Es ist mittlerweile deutlich geworden, dass auch, wenn organische Erkrankungen bei der Altersdemenz natürlich zugrunde liegen, die Frage, in welcher Umgebung lebe ich eigentlich, ist sie anregend, hilft mir eine Struktur um mich herum, eine Tagesorientierung zu finden, schon sehr große Auswirkun

gen hat. Das heißt, die Tatsache, dass bei uns eine steigende Anzahl älterer Menschen eben nicht mehr in der Familie lebt, sondern dass es eher normal geworden ist, im Alter allein zu sein, ist nicht gerade eine Umgebung, eine gesellschaftliche Situation, die der Altersdemenz entgegenwirkt.

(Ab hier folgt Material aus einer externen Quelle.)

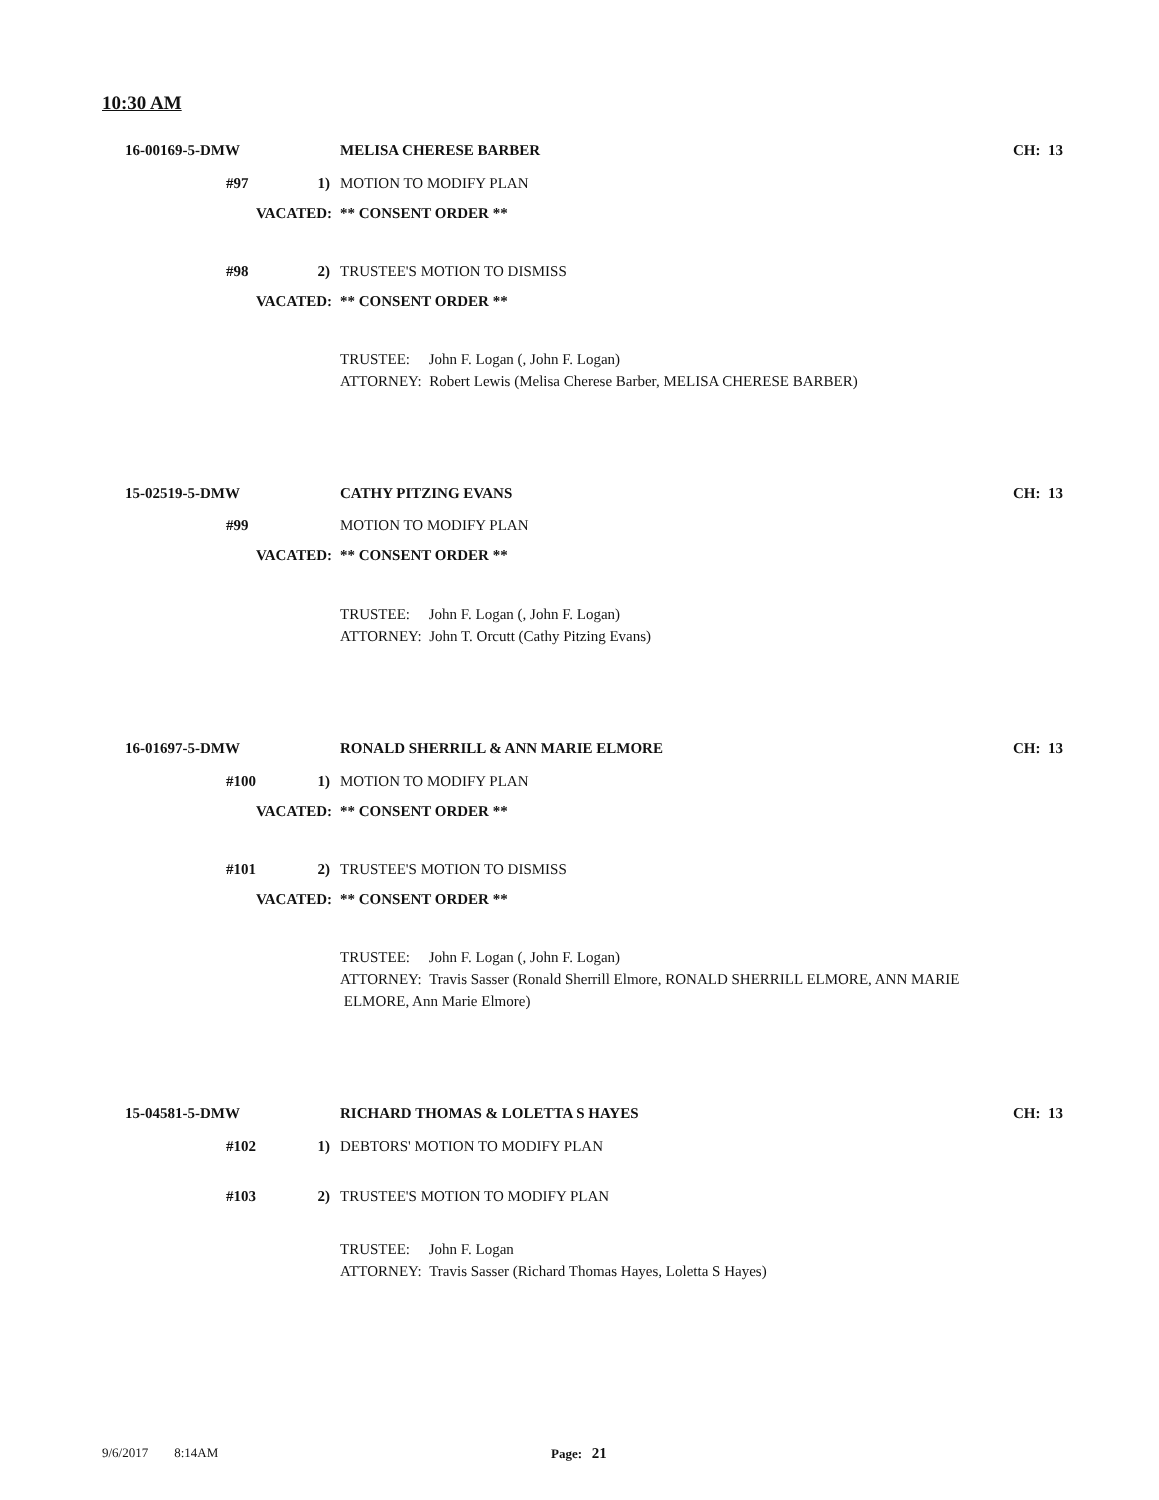10:30 AM
16-00169-5-DMW MELISA CHERESE BARBER CH: 13
#97 1) MOTION TO MODIFY PLAN
VACATED: ** CONSENT ORDER **
#98 2) TRUSTEE'S MOTION TO DISMISS
VACATED: ** CONSENT ORDER **
TRUSTEE: John F. Logan (, John F. Logan)
ATTORNEY: Robert Lewis (Melisa Cherese Barber, MELISA CHERESE BARBER)
15-02519-5-DMW CATHY PITZING EVANS CH: 13
#99 MOTION TO MODIFY PLAN
VACATED: ** CONSENT ORDER **
TRUSTEE: John F. Logan (, John F. Logan)
ATTORNEY: John T. Orcutt (Cathy Pitzing Evans)
16-01697-5-DMW RONALD SHERRILL & ANN MARIE ELMORE CH: 13
#100 1) MOTION TO MODIFY PLAN
VACATED: ** CONSENT ORDER **
#101 2) TRUSTEE'S MOTION TO DISMISS
VACATED: ** CONSENT ORDER **
TRUSTEE: John F. Logan (, John F. Logan)
ATTORNEY: Travis Sasser (Ronald Sherrill Elmore, RONALD SHERRILL ELMORE, ANN MARIE ELMORE, Ann Marie Elmore)
15-04581-5-DMW RICHARD THOMAS & LOLETTA S HAYES CH: 13
#102 1) DEBTORS' MOTION TO MODIFY PLAN
#103 2) TRUSTEE'S MOTION TO MODIFY PLAN
TRUSTEE: John F. Logan
ATTORNEY: Travis Sasser (Richard Thomas Hayes, Loletta S Hayes)
9/6/2017 8:14AM Page: 21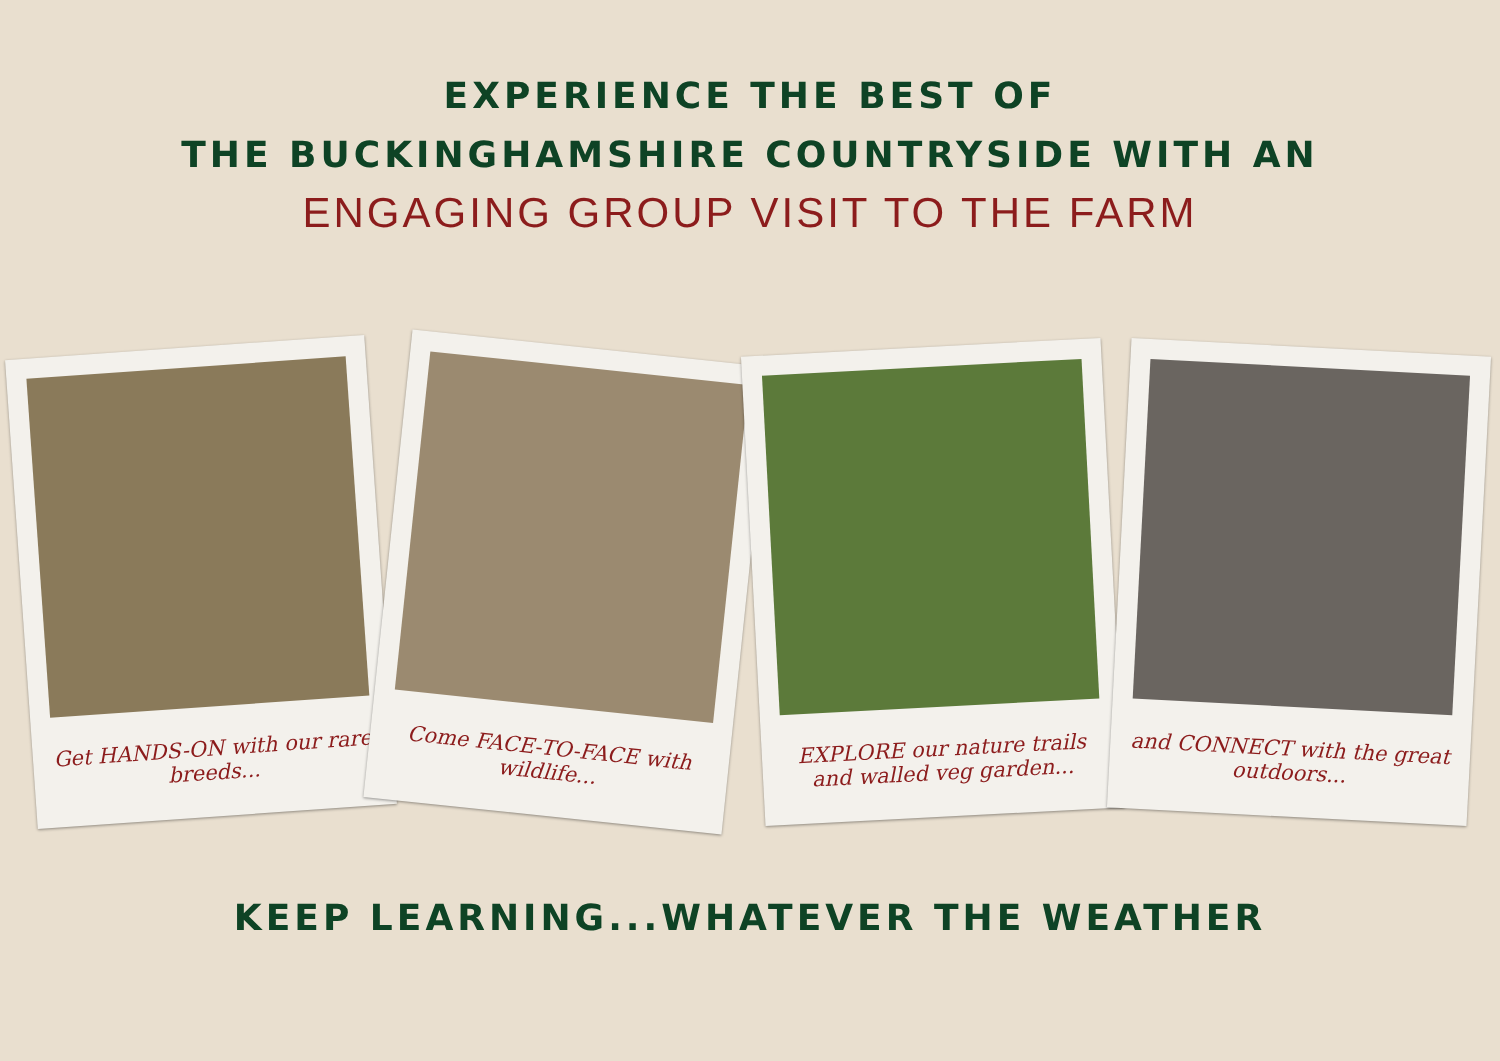EXPERIENCE THE BEST OF
THE BUCKINGHAMSHIRE COUNTRYSIDE WITH AN
ENGAGING GROUP VISIT TO THE FARM
Get HANDS-ON with our rare breeds...
Come FACE-TO-FACE with wildlife...
EXPLORE our nature trails and walled veg garden...
and CONNECT with the great outdoors...
KEEP LEARNING...WHATEVER THE WEATHER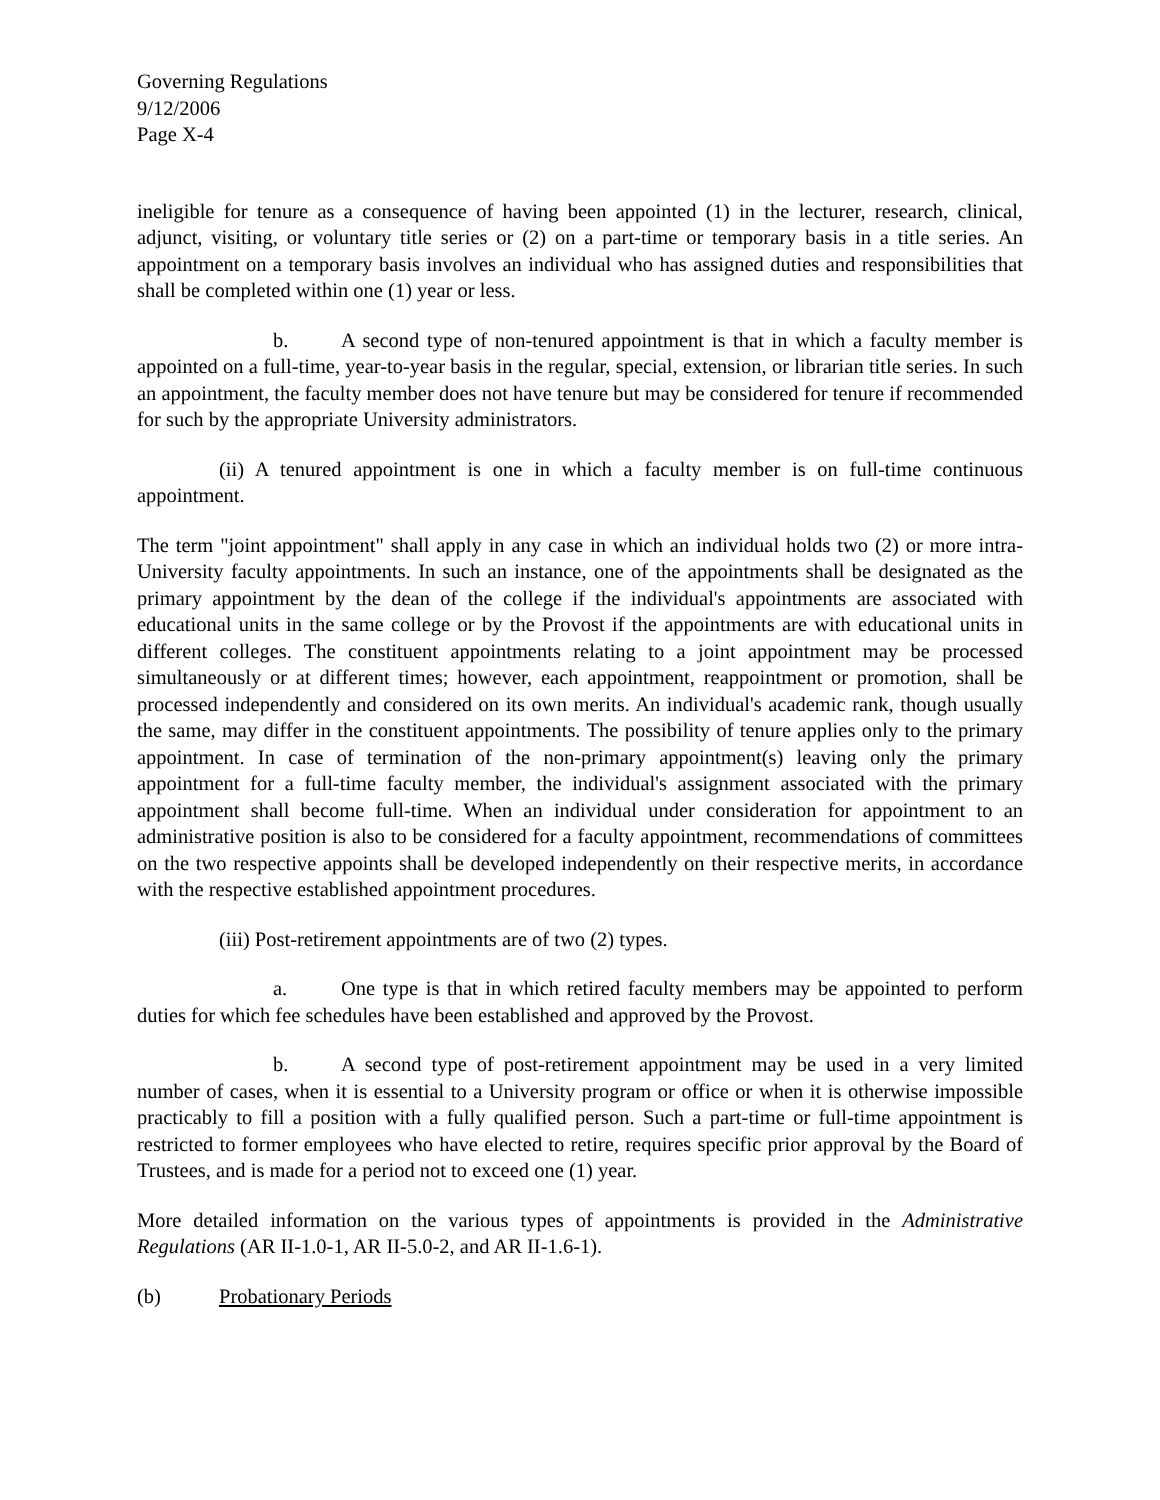Governing Regulations
9/12/2006
Page X-4
ineligible for tenure as a consequence of having been appointed (1) in the lecturer, research, clinical, adjunct, visiting, or voluntary title series or (2) on a part-time or temporary basis in a title series. An appointment on a temporary basis involves an individual who has assigned duties and responsibilities that shall be completed within one (1) year or less.
b. A second type of non-tenured appointment is that in which a faculty member is appointed on a full-time, year-to-year basis in the regular, special, extension, or librarian title series. In such an appointment, the faculty member does not have tenure but may be considered for tenure if recommended for such by the appropriate University administrators.
(ii) A tenured appointment is one in which a faculty member is on full-time continuous appointment.
The term "joint appointment" shall apply in any case in which an individual holds two (2) or more intra-University faculty appointments. In such an instance, one of the appointments shall be designated as the primary appointment by the dean of the college if the individual's appointments are associated with educational units in the same college or by the Provost if the appointments are with educational units in different colleges. The constituent appointments relating to a joint appointment may be processed simultaneously or at different times; however, each appointment, reappointment or promotion, shall be processed independently and considered on its own merits. An individual's academic rank, though usually the same, may differ in the constituent appointments. The possibility of tenure applies only to the primary appointment. In case of termination of the non-primary appointment(s) leaving only the primary appointment for a full-time faculty member, the individual's assignment associated with the primary appointment shall become full-time. When an individual under consideration for appointment to an administrative position is also to be considered for a faculty appointment, recommendations of committees on the two respective appoints shall be developed independently on their respective merits, in accordance with the respective established appointment procedures.
(iii) Post-retirement appointments are of two (2) types.
a. One type is that in which retired faculty members may be appointed to perform duties for which fee schedules have been established and approved by the Provost.
b. A second type of post-retirement appointment may be used in a very limited number of cases, when it is essential to a University program or office or when it is otherwise impossible practicably to fill a position with a fully qualified person. Such a part-time or full-time appointment is restricted to former employees who have elected to retire, requires specific prior approval by the Board of Trustees, and is made for a period not to exceed one (1) year.
More detailed information on the various types of appointments is provided in the Administrative Regulations (AR II-1.0-1, AR II-5.0-2, and AR II-1.6-1).
(b) Probationary Periods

Das kann man jetzt nicht ändern, aber ich finde, dass jeder junge Mensch oder ein Mensch in einem solchen Alter wie ich auch versuchen muss, sich im Laufe seines Lebens immer wieder klarzumachen, dass man vielleicht schon in der Art, wie man lebt, das Ziel auch als jüngerer Mensch verfolgen kann, möglichst im Alter noch enge soziale Kontakte zu Familie und Freundeskreis zu haben. Ich finde, das ist die Herausforderung für die Menschen im jüngeren und mittleren Lebensalter, dass sie sich auch mental auf diese Lebensphase Alter so vorbereiten, dass sie verstehen, dass soziale Kontakte im Alter etwas ganz Wichtiges sind.